The rate of COVID infection in the city more than doubled in April. In addition to the Americans, Georgetown and George Washington University also reinstated their inner mask mandates. But Howard is the only one who has strayed from face-to-face instruction. The spring semester ends on Friday, and the final exams for most students will begin next week. Administrators have promised an update on what this means for the May 7 launch ceremony.

“I don’t think people are very unhappy with the use of masks,” said Lia DeGroot, an elderly woman from George Washington who never took off her mask during the week her term was lifted at her school. “Of all the things the pandemic has altered, I think wearing masks is, you know, a relatively small thing.

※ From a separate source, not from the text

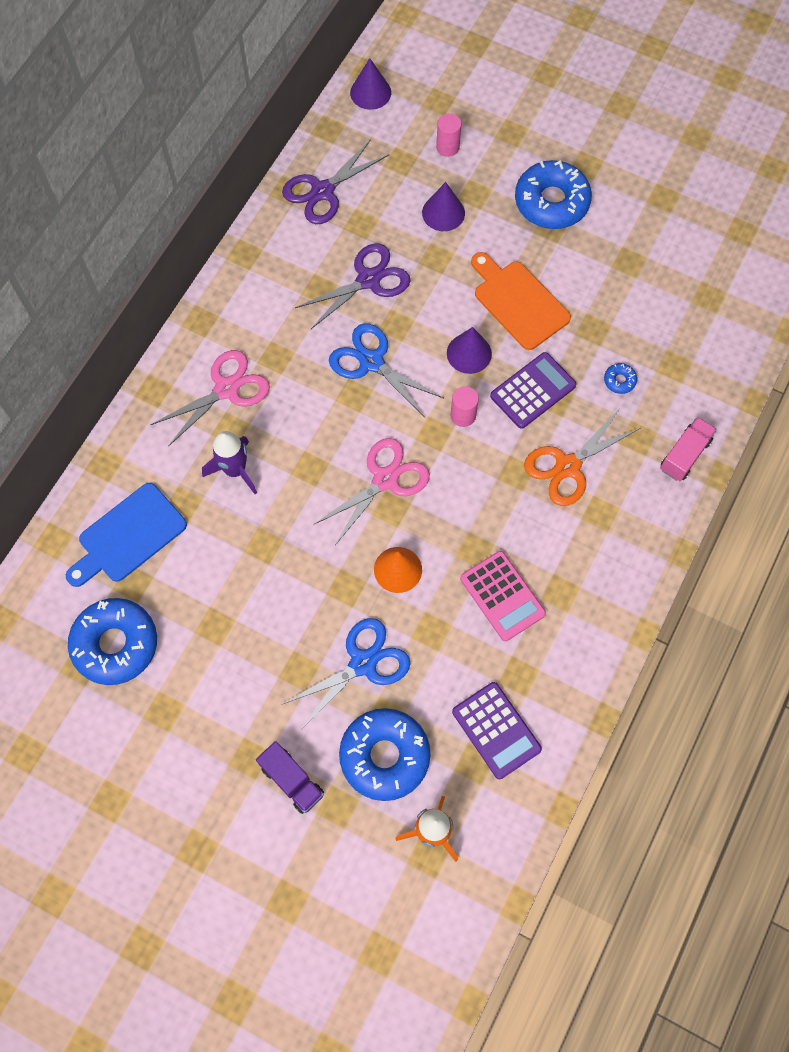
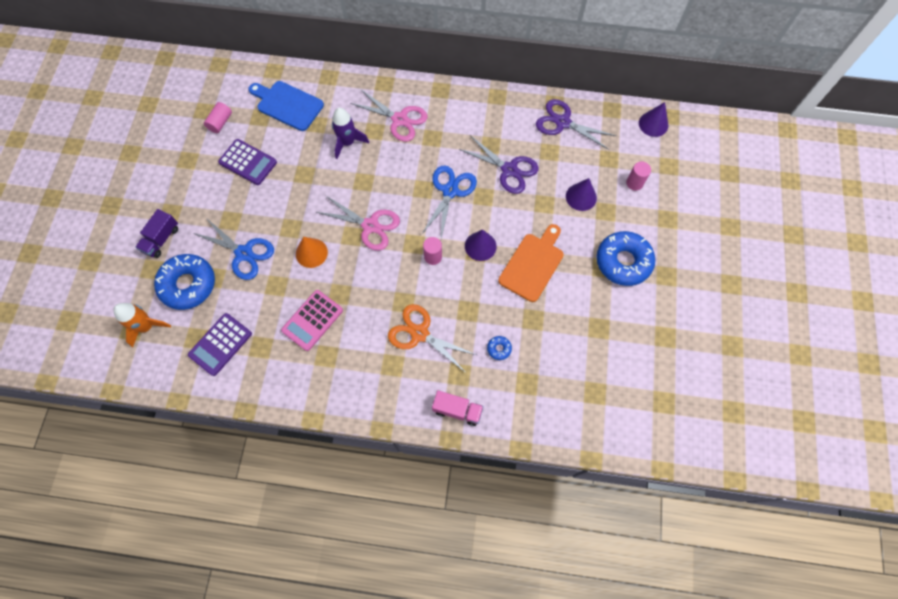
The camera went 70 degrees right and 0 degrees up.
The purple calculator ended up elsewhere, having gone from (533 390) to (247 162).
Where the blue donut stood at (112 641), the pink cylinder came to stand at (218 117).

I think that’s the mindset that a lot of students have.”

Strong rise in cases

In nearby Baltimore, Maryland, Johns Hopkins University announced this month that it was testing all undergraduate students twice a week through Friday, with a sharp increase in cases. The school also said masks would be required not only in classrooms, but in places like common areas of the residence.

In Houston, Rice University announced earlier this month that students should resume the use of masks in classrooms, citing an increase in cases on campus. Major university parties were also canceled.

New Mexico State University adopted a different strategy, announcing Monday that all students on campus must be fully vaccinated against COVID-19 by July 1, ending the option to submit weekly tests as alternative.

One of the few counties still identified by the CDC as widespread is home to Syracuse University in New York, which announced Monday that it would again require masks in classrooms.

J. Michael Haynie, the school’s vice president of strategic initiatives and innovation, said in a letter that “it is important that we take reasonable steps to minimize the impact of COVID infections” with the end and the beginning. near.

The University of Rochester in upstate New York, the University of Connecticut, Bowdoin College in Brunswick, Maine, and Columbia University in New York City took a similar approach. Many, such as Columbia, noted that their surveillance testing programs found more cases.

While many students were eager to disguise themselves, complaints arose.

“We’re so tired of masks,” said Neeraj Sudhakar, a Columbia undergraduate student studying financial engineering. “We probably have a 99% vaccination rate, so right now I think we just have to move on with the pandemic and treat it as endemic instead of going back to what we’ve been doing for the last two years.”